Now at last he was out, his savings invested in the Jaguar, fleeing Europe and his memories of the prison for the empty highways of North Africa. He didn’t want any more trouble.
‘I’d like to help,’ he told the girl. ‘But the risks are too high. All your friend can do is try to come to terms with herself.’
The girl chewed her lip fretfully. ‘I don’t think she can. Thanks, anyway, doctor.’
For three hours they sat back silently in the speeding car, until the lights of Tobruk came up ahead, the long curve of the harbour.
‘It’s 2 A.M.,’ Gregory said. ‘There’s a motel here. I’ll pick you up in the morning.’
After they had gone to their rooms he sneaked back to the registry, booked himself into a new chalet. He fell asleep as Carole Sturgeon wandered forlornly up and down the verandas, whispering out his name.
After breakfast he came back from the sea, found a big United World cruiser in the court, orderlies carrying a stretcher out to an ambulance.
A tall Libyan police colonel was leaning against the Jaguar, drumming his leather baton on the windscreen.
‘Ah, Dr Gregory. Good morning.’ He pointed his baton at the ambulance. ‘A profound tragedy, such a beautiful American girl.’
Gregory rooted his feet in the grey sand, with an effort restrained himself from running over to the ambulance and pulling back the sheet.

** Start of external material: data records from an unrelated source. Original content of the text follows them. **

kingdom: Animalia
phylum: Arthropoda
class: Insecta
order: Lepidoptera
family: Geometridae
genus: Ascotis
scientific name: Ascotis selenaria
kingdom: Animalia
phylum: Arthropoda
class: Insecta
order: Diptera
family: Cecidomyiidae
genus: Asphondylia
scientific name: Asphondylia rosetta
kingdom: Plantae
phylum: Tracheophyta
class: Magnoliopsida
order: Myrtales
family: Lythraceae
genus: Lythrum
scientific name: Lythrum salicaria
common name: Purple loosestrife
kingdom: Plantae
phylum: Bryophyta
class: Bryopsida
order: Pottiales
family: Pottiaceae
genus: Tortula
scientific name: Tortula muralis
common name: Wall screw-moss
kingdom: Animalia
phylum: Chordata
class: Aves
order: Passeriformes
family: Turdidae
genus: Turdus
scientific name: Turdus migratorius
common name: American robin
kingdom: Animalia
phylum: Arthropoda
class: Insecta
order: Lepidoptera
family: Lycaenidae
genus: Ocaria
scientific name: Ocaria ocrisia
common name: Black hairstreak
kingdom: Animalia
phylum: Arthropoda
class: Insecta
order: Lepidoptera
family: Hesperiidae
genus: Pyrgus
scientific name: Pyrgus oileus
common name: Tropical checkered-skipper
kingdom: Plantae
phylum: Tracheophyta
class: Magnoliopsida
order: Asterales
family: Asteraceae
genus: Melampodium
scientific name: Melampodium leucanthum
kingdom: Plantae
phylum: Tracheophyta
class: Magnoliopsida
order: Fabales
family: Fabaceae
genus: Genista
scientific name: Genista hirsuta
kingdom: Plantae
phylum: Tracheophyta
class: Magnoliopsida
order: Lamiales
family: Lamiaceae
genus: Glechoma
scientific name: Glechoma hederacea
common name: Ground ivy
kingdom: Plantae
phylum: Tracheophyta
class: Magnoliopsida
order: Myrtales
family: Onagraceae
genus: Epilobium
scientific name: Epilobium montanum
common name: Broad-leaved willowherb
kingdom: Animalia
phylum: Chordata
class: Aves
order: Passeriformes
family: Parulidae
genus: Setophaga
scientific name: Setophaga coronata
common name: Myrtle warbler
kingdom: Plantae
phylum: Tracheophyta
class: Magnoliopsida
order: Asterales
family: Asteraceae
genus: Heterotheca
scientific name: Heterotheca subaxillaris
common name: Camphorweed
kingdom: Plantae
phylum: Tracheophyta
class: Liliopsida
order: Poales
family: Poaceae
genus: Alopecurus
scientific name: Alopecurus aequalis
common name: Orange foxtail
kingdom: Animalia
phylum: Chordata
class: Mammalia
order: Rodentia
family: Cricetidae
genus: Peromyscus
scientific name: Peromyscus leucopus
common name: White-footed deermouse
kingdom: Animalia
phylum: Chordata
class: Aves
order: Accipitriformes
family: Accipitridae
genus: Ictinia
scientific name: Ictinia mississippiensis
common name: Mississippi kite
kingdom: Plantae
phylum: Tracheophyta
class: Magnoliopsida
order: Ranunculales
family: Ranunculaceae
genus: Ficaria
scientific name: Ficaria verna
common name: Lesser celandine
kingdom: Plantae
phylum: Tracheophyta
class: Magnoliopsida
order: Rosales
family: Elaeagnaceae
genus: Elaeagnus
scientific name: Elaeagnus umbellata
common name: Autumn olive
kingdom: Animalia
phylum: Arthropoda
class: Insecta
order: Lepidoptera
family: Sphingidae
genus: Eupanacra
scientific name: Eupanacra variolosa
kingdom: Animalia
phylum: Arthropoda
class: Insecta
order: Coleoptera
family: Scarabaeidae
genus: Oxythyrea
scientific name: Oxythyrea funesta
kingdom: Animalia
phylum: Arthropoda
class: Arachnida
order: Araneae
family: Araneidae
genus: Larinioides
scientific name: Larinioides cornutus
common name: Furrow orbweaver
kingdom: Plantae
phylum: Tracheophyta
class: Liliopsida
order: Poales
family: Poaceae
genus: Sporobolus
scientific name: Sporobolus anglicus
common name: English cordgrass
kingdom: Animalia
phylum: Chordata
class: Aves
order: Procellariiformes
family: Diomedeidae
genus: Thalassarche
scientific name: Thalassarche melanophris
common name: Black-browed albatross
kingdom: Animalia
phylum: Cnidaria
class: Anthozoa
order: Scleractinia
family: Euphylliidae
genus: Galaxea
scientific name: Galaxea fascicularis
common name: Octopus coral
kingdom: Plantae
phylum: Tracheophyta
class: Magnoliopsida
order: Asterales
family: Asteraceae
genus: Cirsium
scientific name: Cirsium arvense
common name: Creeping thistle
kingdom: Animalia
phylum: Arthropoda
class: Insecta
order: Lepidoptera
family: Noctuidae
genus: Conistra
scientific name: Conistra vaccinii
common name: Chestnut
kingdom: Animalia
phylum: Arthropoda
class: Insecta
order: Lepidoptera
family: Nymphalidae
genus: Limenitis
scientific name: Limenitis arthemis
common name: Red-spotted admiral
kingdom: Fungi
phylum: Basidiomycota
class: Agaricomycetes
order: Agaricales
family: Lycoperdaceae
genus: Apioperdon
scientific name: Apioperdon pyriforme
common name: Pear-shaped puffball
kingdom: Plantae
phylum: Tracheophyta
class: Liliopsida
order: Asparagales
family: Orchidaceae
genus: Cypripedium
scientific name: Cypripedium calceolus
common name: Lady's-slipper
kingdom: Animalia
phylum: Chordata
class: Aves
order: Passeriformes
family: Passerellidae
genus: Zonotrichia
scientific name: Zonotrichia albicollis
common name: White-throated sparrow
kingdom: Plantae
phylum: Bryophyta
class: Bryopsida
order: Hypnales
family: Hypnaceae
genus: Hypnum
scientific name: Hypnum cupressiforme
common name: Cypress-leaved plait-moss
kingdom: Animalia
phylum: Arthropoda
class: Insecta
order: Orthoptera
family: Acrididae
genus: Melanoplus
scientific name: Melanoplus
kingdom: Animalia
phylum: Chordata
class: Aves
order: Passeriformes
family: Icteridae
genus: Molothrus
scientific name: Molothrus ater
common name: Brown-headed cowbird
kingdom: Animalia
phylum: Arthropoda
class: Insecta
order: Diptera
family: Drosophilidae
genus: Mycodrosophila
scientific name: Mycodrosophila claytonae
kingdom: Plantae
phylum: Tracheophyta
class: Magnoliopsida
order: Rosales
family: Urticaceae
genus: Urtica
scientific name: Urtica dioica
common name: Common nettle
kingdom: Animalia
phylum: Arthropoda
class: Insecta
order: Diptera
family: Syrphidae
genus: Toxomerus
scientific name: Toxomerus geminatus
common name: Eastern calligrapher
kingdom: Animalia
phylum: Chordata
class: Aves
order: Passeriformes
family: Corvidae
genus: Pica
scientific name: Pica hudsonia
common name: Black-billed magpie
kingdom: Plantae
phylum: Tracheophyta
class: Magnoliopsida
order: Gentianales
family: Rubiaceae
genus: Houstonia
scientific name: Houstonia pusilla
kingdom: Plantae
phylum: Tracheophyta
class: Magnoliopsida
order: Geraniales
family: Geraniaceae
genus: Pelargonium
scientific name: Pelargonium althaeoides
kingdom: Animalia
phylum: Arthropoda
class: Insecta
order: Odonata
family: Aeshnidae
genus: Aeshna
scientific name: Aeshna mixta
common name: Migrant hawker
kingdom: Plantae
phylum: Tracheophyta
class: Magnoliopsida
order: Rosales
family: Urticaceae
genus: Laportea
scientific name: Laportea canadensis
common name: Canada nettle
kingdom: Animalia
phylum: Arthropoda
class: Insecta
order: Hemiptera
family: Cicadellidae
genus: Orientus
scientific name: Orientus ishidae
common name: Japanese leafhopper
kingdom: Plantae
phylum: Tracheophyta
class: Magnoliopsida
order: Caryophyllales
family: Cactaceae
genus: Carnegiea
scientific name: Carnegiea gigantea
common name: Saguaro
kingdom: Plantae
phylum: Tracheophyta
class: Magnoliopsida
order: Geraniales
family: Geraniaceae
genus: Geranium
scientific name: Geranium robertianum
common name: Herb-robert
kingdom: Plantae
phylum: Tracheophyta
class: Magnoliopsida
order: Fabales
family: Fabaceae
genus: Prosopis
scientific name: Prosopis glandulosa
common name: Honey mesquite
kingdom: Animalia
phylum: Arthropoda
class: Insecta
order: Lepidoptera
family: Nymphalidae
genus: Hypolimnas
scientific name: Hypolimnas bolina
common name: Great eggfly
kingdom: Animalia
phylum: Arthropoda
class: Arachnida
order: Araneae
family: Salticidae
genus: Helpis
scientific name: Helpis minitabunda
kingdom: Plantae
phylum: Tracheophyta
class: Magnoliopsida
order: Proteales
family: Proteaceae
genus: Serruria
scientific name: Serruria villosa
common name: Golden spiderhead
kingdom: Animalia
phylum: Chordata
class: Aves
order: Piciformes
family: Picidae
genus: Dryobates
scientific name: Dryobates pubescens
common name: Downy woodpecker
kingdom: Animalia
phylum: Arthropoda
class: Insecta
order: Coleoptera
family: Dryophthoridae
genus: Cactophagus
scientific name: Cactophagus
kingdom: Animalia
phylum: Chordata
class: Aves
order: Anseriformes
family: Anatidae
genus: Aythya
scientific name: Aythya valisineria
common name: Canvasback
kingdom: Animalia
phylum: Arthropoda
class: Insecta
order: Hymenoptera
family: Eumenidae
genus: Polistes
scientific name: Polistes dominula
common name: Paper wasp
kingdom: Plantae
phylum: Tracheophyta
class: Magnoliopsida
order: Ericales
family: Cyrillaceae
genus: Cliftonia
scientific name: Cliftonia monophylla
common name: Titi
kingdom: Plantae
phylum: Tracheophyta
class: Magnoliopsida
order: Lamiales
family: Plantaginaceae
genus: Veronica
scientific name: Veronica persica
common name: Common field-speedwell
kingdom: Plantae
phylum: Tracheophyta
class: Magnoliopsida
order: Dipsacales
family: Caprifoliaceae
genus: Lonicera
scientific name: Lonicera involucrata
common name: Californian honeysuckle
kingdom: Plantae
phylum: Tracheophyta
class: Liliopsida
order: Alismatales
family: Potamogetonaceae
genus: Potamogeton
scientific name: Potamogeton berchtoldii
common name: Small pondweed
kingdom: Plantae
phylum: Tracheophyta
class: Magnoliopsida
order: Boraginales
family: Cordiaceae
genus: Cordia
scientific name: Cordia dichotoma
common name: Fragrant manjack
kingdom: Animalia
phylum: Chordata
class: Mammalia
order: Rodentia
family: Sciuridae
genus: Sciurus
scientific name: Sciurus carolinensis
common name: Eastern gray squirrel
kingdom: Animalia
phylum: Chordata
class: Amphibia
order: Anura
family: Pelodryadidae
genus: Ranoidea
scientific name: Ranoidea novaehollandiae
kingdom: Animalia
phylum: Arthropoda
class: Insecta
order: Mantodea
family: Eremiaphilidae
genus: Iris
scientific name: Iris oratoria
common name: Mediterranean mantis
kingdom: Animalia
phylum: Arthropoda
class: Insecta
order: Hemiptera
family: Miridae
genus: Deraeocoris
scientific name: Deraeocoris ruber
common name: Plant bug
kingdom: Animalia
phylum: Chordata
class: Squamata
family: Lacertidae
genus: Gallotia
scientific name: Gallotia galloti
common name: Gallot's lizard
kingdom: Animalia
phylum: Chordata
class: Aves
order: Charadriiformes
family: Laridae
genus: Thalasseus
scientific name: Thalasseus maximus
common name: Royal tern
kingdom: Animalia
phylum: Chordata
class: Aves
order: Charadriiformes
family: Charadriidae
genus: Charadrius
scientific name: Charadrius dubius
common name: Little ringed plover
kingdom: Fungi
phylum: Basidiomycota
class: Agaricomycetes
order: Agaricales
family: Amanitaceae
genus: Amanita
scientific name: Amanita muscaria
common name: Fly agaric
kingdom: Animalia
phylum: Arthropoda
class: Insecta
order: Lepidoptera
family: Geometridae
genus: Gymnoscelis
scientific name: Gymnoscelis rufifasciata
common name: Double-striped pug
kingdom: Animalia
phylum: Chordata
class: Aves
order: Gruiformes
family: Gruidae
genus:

Fortunately the colonel’s uniform and thousands of morning and evening cell inspections kept him safely to attention.
‘I’m Gregory, yes.’ The dust thickened in his throat. ‘Is she dead?’
The colonel stroked his neck with the baton. ‘Ear to ear. She must have found an old razor blade in the bathroom. About 3 o’clock this morning.’ He headed towards Gregory’s chalet, gesturing with the baton. Gregory followed him into the half light, stood tentatively by the bed.
‘I was asleep then. The clerk will vouch for that.’
‘Naturally.’ The colonel gazed down at Gregory’s possessions spread out across the bedcover, idly poked the black medical bag.
‘She asked you for assistance, doctor? With her personal problems?’
‘Not directly. She hinted at it, though. She sounded a little mixed up.’
‘Poor child.’ The colonel lowered his head sympathetically. ‘Her father is a first secretary at the Cairo Embassy, something of an autocrat. You Americans are very stern with your children, doctor. A firm hand, yes, but understanding costs nothing. Don’t you agree? She was frightened of him, escaped from the American Hospital. My task is to provide an explanation for the authorities. If I had an idea of what was really worrying her… no doubt you helped her as best you could?’
Gregory shook his head. ‘I gave her no help at all, colonel. In fact, I refused to discuss her problems altogether.’ He smiled flatly at the colonel. ‘I wouldn’t make the same mistake twice, would I?’
The colonel studied Gregory thoughtfully. ‘Sensible of you, doctor. But you surprise me. Surely the members of your profession regard themselves as a special calling, answerable to a higher authority. Are these ideals so easy to cast off?’
‘I’ve had a lot of practice.’ Gregory began to pack away his things on the bed, bowed to the colonel as he saluted and made his way out into the court.
Half an hour later he was on the Benghasi road, holding the Jaguar at 100, working off his tension and anger in a savage burst of speed. Free for only ten days, already he had got himself involved again, gone through all the agony of having to refuse help to someone desperately needing it, his hands itching to administer relief to the child but held back by the insane penalties. It wasn’t only the lunatic legislation but the people enforcing it who ought to be swept away — Bortman and his fellow oligarchs.
He grimaced at the thought of the cold dead-faced Bortman, addressing the World Senate at Lake Success, arguing for increased penalties for the criminal psychopath. The man had stepped straight out of the 14th-century Inquisition, his bureaucratic puritanism masking two real obsessions: dirt and death. Any sane society would have locked Bortman up for ever, or given him a complete brain-lift. Indirectly Bortman was as responsible for the death of Carole Sturgeon as he would have been had he personally handed the razor blade to her.
After Libya, Tunis. He blazed steadily along the coast road, the sea like a molten mirror on the right, avoiding the big towns where possible. Fortunately they weren’t so bad as the European cities, psychotics loitering like stray dogs in the uptown parks, wise enough not to shop-lift or cause trouble, but a petty nuisance on the caf terraces, knocking on hotel doors at all hours of the night.
At Algiers he spent three days at the Hilton, having a new engine fitted to the car, and hunted up Philip Kalundborg, an old Toronto colleague now working in a WHO children’s hospital.
Over their third carafe of burgundy Gregory told him about Carole Sturgeon.